Madame shook his head. "He will not die."

Quant paused, and looked at the brave leader of the Mage's School who had led them to retake the town from the Scarlets. She did not look her usual smooth and well-groomed self; days of sleeping in a chair and endless worrying had left her hair straggling and drawn dark circles underneath her eyes. But the look of stubborn determination was the same.

"My lady," he said delicately, "There is very little chance that he will live."

"Then there is a chance, and we must take it. Do everything, Quant. He will live."

"My lady-"

"He will live!"

The words whiplashed out, and Quant nearly staggered as though they had physical force. He bowed his head, knowing the futility of arguing with Madame da Silva when her mind was made up.

"Aye, my lady. He will live."

She nodded stiffly and rolled up her sleeves.

"I will help.
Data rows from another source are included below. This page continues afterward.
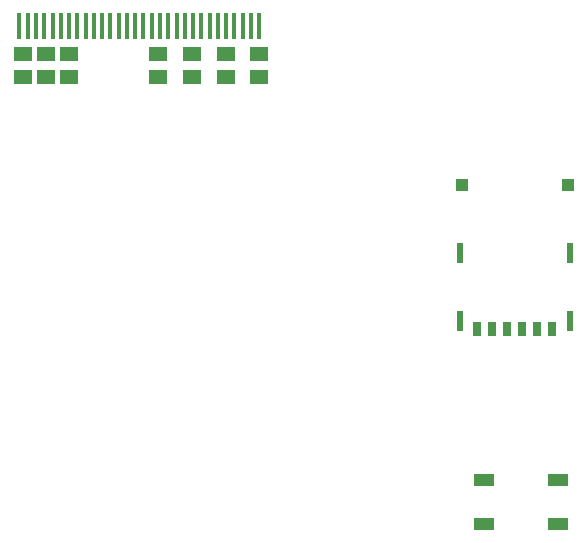
<source format=gbr>
G04 EAGLE Gerber RS-274X export*
G75*
%MOMM*%
%FSLAX34Y34*%
%LPD*%
%INSolderpaste Bottom*%
%IPPOS*%
%AMOC8*
5,1,8,0,0,1.08239X$1,22.5*%
G01*
%ADD10R,0.650000X1.300000*%
%ADD11R,0.480000X1.800000*%
%ADD12R,1.030000X1.000000*%
%ADD13R,1.800000X1.100000*%
%ADD14R,0.350000X2.200000*%
%ADD15R,1.500000X1.240000*%


D10*
X908050Y479200D03*
X920750Y479200D03*
X933450Y479200D03*
X946150Y479200D03*
X958850Y479200D03*
X971550Y479200D03*
D11*
X893100Y485900D03*
X986500Y485900D03*
X893100Y543400D03*
X986500Y543400D03*
D12*
X895150Y600600D03*
X984450Y600600D03*
D13*
X976100Y314200D03*
X914100Y314200D03*
X976100Y351200D03*
X914100Y351200D03*
D14*
X723400Y735390D03*
X716400Y735390D03*
X709400Y735390D03*
X702400Y735390D03*
X695400Y735390D03*
X688400Y735390D03*
X681400Y735390D03*
X674400Y735390D03*
X667400Y735390D03*
X660400Y735390D03*
X653400Y735390D03*
X646400Y735390D03*
X639400Y735390D03*
X632400Y735390D03*
X625400Y735390D03*
X618400Y735390D03*
X611400Y735390D03*
X604400Y735390D03*
X597400Y735390D03*
X590400Y735390D03*
X583400Y735390D03*
X576400Y735390D03*
X569400Y735390D03*
X562400Y735390D03*
X555400Y735390D03*
X548400Y735390D03*
X541400Y735390D03*
X534400Y735390D03*
X527400Y735390D03*
X520400Y735390D03*
D15*
X562100Y692390D03*
X562100Y711390D03*
X723000Y692390D03*
X723000Y711390D03*
X695100Y711390D03*
X695100Y692390D03*
X523300Y692390D03*
X523300Y711390D03*
X666700Y692390D03*
X666700Y711390D03*
X542700Y692390D03*
X542700Y711390D03*
X637600Y692390D03*
X637600Y711390D03*
M02*

</source>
My speciality is not healing, but I managed to heal this young man once before, and I will do it again. Tell me what I must do, and I will do it."


Mecho made it through that night, with the combined efforts of both Nyssa and Quant; the old healer was forced to admit that it was more Nyssa than he, and also to almost forcibly put her to bed. She had poured her heart and her life into the healing-magic, and it had taken more out of her than she wanted to admit.

So it was the old man who stayed up to watch over both of them, the young man clinging to life by the barest of threads and the woman who frowned in worry even in her sleep.

The next day, Mecho was worse again. Madame's eyes went hard and flinty when she saw him, and she would not give up. That night, they breathed with harsh effort in unison, and it was hard for Quant to work out whose breath belonged to whom.

The next day again Mecho's fever was high, and he had begun once again to babble.

"We are back to where we begun," Madame said quietly. "He is better than he was. He will live."

Quant nodded, and reflected that if it could been seen as a significant improvement to return Mecho to the state he was in before, then Madame must have grasped how severe the illness had been. And yet she had fought nonetheless.

And it had worked. Mecho continued to improve; and as he improved, Madame began to relax. It warmed Quant's heart to see them both gain colour in their cheeks, and to see Madame occasionally leave the sickroom to talk to her students; and when Mecho woke up for the first time for almost two weeks, the last remnants of the tension evaporated.

As Nyssa da Silva left the young man's bedside, once he had slipped into a peaceful, natural sleep, she winked at Quant and smiled for the first time in a while.

"I told you he would live," she said, quite simply.